[Input for this task — start]

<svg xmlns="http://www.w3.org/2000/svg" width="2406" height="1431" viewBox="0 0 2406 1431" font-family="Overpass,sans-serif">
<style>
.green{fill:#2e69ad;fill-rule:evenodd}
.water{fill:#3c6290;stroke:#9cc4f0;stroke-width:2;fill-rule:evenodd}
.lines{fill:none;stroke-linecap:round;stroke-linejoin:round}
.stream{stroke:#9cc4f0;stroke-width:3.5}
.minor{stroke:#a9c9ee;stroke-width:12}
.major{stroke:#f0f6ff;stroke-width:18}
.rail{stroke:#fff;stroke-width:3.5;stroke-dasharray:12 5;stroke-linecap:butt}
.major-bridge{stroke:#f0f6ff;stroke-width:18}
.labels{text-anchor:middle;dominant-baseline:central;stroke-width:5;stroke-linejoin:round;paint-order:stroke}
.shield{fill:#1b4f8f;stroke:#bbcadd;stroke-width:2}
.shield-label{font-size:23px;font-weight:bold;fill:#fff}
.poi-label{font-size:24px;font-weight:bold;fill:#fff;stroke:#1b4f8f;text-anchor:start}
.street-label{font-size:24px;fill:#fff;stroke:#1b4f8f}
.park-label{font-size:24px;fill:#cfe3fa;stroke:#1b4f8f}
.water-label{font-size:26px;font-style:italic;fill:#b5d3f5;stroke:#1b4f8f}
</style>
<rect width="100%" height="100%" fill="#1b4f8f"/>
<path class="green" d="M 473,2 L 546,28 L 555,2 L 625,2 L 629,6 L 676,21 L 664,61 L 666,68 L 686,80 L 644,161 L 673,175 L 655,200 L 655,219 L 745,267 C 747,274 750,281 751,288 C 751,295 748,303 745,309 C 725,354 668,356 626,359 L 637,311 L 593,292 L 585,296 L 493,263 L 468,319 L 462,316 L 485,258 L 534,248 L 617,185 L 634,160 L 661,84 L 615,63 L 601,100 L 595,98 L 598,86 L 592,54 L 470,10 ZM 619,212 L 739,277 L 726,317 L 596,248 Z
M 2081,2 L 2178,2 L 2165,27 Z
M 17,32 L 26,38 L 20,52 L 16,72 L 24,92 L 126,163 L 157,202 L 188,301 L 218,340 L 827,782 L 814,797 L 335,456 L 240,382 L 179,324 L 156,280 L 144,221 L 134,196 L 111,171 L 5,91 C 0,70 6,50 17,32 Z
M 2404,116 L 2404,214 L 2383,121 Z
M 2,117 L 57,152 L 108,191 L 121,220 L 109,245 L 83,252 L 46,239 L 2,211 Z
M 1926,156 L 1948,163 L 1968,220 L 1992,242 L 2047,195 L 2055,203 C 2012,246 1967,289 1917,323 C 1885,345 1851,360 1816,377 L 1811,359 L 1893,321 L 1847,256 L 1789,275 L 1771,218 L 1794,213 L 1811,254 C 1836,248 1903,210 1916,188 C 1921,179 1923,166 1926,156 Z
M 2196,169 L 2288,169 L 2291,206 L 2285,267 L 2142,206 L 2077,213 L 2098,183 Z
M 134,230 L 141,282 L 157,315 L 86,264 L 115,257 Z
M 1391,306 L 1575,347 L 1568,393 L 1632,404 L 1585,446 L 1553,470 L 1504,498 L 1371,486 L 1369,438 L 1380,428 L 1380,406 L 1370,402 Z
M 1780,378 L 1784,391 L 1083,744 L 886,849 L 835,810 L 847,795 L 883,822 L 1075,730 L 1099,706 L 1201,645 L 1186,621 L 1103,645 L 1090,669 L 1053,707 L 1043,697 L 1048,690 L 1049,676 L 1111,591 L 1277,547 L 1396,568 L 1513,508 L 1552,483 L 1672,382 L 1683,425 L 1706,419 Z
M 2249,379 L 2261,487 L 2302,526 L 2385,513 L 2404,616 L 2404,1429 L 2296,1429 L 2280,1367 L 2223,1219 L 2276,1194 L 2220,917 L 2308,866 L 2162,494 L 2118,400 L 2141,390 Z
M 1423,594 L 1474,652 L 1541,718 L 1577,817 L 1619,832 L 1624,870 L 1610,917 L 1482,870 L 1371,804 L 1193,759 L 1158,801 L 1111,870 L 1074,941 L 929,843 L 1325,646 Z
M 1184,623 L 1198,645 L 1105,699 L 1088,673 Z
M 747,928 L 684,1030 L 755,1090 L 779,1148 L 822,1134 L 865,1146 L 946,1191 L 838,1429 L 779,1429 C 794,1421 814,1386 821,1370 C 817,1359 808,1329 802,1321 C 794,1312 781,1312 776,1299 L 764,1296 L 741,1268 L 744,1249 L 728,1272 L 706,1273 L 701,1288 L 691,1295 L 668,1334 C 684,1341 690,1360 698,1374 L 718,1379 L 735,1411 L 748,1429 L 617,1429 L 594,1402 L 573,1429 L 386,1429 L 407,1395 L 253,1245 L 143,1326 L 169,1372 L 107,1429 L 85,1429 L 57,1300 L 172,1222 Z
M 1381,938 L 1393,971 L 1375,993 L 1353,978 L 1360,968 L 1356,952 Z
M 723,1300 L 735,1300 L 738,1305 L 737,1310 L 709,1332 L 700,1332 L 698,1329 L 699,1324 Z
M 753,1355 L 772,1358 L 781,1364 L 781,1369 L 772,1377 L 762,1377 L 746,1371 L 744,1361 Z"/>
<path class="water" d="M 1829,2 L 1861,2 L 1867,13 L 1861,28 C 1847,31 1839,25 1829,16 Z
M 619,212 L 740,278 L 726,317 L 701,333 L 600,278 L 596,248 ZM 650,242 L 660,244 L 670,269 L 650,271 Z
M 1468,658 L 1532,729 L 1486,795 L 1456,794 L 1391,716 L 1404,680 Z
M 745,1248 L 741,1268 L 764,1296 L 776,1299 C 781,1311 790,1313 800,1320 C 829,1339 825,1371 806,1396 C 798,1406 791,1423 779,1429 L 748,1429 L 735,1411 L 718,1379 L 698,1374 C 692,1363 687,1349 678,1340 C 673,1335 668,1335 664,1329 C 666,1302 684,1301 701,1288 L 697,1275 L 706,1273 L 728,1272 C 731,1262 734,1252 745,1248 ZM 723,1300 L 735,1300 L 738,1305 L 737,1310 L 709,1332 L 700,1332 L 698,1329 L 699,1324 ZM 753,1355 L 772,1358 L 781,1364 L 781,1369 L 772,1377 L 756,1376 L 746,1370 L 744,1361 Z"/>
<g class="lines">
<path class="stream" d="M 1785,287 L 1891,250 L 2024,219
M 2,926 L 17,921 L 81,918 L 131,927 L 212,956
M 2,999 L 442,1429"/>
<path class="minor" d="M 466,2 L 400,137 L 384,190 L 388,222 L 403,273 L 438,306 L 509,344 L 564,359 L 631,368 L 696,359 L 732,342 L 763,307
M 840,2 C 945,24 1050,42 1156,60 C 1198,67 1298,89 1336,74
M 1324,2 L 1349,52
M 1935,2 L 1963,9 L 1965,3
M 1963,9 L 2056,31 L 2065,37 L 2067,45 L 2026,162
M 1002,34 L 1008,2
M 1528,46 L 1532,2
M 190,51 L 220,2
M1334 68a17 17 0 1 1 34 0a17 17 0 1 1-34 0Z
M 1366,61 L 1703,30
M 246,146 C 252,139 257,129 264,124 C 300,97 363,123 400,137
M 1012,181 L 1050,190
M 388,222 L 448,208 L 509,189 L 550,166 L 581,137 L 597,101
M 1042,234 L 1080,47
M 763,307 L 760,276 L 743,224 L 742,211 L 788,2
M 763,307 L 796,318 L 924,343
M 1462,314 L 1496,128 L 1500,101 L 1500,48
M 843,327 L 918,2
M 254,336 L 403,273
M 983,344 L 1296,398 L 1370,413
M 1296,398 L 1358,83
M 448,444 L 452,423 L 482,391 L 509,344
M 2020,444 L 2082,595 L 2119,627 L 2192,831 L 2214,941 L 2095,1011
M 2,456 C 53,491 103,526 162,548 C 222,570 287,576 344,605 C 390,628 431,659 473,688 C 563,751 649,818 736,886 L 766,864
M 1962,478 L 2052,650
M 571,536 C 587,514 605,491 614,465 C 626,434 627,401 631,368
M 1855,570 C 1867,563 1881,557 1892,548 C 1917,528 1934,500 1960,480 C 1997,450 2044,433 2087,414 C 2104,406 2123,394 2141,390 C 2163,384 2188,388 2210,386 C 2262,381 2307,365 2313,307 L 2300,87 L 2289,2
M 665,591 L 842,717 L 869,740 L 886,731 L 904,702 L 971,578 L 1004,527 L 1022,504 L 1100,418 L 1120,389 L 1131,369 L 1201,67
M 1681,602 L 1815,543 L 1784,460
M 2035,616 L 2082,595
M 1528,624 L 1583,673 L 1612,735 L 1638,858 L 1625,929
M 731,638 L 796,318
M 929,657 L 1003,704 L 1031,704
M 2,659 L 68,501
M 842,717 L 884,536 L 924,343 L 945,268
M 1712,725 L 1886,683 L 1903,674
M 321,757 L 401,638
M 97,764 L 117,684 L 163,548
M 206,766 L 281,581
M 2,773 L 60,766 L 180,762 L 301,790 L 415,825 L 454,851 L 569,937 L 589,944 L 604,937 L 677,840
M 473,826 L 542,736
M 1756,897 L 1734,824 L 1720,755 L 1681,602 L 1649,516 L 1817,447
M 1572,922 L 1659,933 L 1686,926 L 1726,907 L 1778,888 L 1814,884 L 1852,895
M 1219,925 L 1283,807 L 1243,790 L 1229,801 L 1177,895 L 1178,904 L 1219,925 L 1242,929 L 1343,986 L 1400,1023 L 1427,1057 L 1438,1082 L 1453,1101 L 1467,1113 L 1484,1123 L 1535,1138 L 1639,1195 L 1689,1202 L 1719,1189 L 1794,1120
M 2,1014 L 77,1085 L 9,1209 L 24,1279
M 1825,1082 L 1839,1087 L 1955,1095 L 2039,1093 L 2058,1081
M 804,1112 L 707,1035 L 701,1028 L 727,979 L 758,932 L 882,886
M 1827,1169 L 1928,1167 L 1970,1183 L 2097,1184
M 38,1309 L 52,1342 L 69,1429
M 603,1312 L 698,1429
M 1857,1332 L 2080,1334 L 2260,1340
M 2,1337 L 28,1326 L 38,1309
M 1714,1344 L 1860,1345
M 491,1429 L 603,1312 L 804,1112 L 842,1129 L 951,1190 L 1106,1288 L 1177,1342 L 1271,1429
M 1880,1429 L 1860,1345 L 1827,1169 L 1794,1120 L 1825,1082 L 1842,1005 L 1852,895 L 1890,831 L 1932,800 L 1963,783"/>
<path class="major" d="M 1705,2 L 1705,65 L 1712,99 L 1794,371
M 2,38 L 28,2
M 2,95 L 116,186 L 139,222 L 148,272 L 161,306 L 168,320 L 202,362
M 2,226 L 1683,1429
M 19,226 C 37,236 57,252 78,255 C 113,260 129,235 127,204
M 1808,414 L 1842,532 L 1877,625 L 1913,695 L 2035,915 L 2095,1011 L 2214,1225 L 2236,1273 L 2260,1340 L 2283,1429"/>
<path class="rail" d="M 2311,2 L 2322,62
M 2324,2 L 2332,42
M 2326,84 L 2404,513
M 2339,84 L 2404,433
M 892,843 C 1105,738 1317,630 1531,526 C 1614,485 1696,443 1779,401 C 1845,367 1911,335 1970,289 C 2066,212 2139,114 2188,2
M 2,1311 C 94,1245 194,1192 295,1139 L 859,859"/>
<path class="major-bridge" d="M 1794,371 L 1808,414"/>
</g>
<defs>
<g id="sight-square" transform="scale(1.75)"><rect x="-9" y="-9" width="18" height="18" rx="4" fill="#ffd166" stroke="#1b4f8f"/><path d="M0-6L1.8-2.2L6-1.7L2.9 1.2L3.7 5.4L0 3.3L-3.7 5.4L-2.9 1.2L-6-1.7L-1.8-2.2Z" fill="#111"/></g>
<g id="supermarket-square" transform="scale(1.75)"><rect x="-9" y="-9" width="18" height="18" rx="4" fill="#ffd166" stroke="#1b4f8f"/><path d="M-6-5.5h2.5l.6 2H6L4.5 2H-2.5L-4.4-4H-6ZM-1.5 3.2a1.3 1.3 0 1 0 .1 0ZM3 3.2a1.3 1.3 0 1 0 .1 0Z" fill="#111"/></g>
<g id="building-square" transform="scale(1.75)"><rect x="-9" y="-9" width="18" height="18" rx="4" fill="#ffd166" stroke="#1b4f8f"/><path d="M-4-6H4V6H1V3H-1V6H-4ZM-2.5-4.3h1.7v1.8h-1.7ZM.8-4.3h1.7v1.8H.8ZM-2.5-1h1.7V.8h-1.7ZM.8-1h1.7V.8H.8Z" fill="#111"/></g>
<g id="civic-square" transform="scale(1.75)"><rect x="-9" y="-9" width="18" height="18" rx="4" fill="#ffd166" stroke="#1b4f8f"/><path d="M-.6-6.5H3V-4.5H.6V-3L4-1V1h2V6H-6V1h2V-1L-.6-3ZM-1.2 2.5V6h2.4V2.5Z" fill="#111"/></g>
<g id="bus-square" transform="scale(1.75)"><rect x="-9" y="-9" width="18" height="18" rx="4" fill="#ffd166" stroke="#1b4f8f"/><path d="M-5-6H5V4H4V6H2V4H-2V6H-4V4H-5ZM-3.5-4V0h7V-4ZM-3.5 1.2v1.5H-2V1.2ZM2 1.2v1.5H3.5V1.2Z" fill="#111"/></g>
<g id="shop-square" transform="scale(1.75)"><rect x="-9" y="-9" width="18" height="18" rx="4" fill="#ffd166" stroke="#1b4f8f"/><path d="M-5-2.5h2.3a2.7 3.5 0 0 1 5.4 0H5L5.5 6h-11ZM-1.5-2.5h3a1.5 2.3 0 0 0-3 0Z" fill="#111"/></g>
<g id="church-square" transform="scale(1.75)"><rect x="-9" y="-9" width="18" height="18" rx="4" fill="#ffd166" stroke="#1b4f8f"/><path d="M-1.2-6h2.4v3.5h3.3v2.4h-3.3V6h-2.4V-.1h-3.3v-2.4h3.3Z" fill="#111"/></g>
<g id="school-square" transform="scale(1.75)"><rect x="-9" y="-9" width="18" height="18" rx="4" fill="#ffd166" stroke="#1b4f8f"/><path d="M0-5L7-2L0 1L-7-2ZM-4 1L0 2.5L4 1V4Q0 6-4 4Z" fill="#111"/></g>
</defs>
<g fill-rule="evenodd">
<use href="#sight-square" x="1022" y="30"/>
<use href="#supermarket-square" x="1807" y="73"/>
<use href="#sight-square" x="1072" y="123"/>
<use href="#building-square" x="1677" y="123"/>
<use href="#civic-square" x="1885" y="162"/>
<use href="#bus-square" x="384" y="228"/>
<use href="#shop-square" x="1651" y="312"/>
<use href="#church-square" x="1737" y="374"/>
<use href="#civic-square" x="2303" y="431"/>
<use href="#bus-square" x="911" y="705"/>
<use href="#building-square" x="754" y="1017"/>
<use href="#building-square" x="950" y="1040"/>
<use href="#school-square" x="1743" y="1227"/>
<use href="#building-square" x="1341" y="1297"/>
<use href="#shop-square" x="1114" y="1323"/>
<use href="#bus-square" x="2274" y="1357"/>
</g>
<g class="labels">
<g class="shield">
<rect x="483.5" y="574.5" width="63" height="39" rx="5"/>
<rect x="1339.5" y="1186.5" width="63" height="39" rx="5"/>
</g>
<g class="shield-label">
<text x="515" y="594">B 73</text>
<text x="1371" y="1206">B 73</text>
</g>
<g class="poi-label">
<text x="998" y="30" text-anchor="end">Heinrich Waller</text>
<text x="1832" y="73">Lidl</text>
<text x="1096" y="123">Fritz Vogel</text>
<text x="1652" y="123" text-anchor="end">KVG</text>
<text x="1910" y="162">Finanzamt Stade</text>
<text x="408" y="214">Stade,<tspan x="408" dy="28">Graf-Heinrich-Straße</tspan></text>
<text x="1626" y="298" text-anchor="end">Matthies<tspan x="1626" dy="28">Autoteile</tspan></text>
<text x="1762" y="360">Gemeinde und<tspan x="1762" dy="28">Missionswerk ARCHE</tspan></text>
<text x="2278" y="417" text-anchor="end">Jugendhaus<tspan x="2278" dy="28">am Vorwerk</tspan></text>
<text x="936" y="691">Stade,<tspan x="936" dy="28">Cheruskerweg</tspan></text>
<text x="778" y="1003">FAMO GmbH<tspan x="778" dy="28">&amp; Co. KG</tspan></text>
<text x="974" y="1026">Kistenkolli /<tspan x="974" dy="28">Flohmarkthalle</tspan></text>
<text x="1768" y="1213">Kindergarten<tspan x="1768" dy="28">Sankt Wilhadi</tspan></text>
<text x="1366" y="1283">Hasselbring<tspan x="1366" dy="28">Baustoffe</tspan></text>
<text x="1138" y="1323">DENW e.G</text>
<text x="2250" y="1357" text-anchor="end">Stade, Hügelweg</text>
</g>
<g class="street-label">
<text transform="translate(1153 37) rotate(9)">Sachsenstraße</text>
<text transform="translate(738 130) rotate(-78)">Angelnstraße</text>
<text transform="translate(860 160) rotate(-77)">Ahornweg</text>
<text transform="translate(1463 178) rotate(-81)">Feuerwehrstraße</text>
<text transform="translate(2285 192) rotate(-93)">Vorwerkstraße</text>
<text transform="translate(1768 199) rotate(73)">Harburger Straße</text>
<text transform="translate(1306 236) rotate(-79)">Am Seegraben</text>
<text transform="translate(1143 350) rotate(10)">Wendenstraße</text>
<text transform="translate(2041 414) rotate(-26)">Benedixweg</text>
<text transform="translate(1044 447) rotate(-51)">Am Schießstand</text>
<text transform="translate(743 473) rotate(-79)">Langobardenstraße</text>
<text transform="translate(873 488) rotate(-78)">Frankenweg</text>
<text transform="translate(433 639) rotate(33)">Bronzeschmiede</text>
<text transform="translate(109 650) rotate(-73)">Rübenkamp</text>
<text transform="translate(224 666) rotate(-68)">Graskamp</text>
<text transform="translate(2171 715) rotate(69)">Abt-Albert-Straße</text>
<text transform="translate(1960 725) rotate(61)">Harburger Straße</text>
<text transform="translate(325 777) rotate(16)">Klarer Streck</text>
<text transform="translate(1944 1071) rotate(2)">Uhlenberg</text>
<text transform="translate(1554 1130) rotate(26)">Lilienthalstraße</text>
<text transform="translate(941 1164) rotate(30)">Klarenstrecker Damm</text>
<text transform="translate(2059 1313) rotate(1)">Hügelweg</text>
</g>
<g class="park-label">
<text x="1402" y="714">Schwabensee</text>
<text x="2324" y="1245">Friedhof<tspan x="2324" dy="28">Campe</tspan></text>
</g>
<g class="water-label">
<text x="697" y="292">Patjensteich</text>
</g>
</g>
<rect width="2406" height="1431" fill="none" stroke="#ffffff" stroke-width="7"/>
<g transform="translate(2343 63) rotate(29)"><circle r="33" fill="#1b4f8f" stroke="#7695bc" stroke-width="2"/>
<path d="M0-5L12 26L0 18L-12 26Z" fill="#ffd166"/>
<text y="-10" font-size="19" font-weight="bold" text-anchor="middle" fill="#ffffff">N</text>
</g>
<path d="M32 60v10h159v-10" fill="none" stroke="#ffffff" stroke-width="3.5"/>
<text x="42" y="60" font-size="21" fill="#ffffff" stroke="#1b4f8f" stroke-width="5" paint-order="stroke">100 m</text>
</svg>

[Input for this task — finish]

Exercise description: Return all lines in the data that include the word "stream".

Answer to the exercise:
.stream{stroke:#9cc4f0;stroke-width:3.5}
<path class="stream" d="M 1785,287 L 1891,250 L 2024,219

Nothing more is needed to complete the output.